Set problem ->
Reproduce the stretch of material from the start through the line containing "genus: Oedipoda", substituting "division" for every "phylum" and leaving everything else unchanged.

Materials provided ->

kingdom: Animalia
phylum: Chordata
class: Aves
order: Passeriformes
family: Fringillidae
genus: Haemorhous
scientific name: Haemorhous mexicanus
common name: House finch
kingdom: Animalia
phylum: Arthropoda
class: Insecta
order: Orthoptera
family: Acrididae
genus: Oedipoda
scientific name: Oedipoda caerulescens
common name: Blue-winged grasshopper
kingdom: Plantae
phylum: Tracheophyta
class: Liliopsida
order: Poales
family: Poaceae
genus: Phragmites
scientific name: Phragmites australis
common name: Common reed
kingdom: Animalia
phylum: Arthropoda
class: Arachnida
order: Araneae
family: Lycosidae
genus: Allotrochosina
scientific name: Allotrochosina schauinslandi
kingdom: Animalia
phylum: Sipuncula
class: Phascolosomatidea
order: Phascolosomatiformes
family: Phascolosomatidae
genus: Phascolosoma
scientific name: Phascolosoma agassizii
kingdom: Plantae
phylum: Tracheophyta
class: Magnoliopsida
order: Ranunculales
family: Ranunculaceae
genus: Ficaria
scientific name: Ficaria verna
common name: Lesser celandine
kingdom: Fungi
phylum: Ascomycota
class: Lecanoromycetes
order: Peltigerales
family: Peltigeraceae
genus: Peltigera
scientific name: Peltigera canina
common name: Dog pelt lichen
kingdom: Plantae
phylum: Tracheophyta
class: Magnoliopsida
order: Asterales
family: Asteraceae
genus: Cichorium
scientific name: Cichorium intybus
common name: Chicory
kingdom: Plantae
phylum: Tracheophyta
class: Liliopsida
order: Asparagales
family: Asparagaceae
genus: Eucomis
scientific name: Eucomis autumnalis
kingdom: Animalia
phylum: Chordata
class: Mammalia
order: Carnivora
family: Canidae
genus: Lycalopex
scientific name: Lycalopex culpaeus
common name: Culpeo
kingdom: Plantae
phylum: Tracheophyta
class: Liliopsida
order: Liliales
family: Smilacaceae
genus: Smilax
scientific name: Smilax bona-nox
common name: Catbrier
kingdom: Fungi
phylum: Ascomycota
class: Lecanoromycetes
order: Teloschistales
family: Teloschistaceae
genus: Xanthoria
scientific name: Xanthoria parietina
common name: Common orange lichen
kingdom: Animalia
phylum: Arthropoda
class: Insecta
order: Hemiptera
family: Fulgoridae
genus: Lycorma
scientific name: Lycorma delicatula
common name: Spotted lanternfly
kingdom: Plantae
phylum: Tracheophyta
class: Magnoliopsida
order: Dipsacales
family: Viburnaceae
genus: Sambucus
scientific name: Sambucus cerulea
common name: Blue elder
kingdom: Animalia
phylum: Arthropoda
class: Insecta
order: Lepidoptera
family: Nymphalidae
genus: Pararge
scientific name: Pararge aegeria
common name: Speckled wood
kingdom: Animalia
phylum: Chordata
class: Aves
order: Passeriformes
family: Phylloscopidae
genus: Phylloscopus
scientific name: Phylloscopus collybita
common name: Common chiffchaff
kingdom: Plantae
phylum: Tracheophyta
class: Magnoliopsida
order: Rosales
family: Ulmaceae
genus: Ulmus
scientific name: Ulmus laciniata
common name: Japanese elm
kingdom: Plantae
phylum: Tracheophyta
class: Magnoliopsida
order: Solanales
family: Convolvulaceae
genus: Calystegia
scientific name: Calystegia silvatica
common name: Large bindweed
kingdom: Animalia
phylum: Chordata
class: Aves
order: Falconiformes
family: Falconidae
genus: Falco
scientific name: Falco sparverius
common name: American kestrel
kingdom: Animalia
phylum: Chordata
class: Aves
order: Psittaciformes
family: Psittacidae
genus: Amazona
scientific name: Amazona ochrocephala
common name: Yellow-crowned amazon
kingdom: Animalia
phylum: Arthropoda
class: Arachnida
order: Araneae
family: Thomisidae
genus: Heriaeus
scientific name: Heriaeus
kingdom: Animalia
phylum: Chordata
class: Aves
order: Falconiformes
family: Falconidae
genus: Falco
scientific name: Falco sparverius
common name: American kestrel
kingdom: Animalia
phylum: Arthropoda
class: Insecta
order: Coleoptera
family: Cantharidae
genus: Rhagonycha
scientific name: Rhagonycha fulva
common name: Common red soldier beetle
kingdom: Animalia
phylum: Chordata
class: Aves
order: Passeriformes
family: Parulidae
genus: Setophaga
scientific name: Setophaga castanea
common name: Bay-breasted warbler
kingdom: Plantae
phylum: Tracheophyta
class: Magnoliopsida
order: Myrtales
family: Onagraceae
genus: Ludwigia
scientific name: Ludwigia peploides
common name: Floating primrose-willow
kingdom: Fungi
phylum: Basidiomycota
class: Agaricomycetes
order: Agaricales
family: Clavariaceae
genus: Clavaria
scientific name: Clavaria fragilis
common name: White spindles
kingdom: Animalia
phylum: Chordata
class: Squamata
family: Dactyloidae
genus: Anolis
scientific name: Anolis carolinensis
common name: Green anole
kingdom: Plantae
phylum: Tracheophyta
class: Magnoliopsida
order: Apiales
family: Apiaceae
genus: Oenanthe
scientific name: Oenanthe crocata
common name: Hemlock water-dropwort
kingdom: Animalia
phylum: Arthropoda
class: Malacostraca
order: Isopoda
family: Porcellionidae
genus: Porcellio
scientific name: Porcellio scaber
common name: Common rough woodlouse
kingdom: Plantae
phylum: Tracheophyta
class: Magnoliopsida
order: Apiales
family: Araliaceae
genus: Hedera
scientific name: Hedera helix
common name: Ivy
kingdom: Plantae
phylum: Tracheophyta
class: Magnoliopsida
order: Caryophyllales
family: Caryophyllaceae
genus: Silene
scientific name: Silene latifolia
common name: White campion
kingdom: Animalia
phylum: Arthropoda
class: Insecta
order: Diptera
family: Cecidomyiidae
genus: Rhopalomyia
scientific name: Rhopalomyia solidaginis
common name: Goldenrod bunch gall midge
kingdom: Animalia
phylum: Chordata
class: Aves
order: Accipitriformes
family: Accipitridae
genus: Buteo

Problem solution ->
kingdom: Animalia
division: Chordata
class: Aves
order: Passeriformes
family: Fringillidae
genus: Haemorhous
scientific name: Haemorhous mexicanus
common name: House finch
kingdom: Animalia
division: Arthropoda
class: Insecta
order: Orthoptera
family: Acrididae
genus: Oedipoda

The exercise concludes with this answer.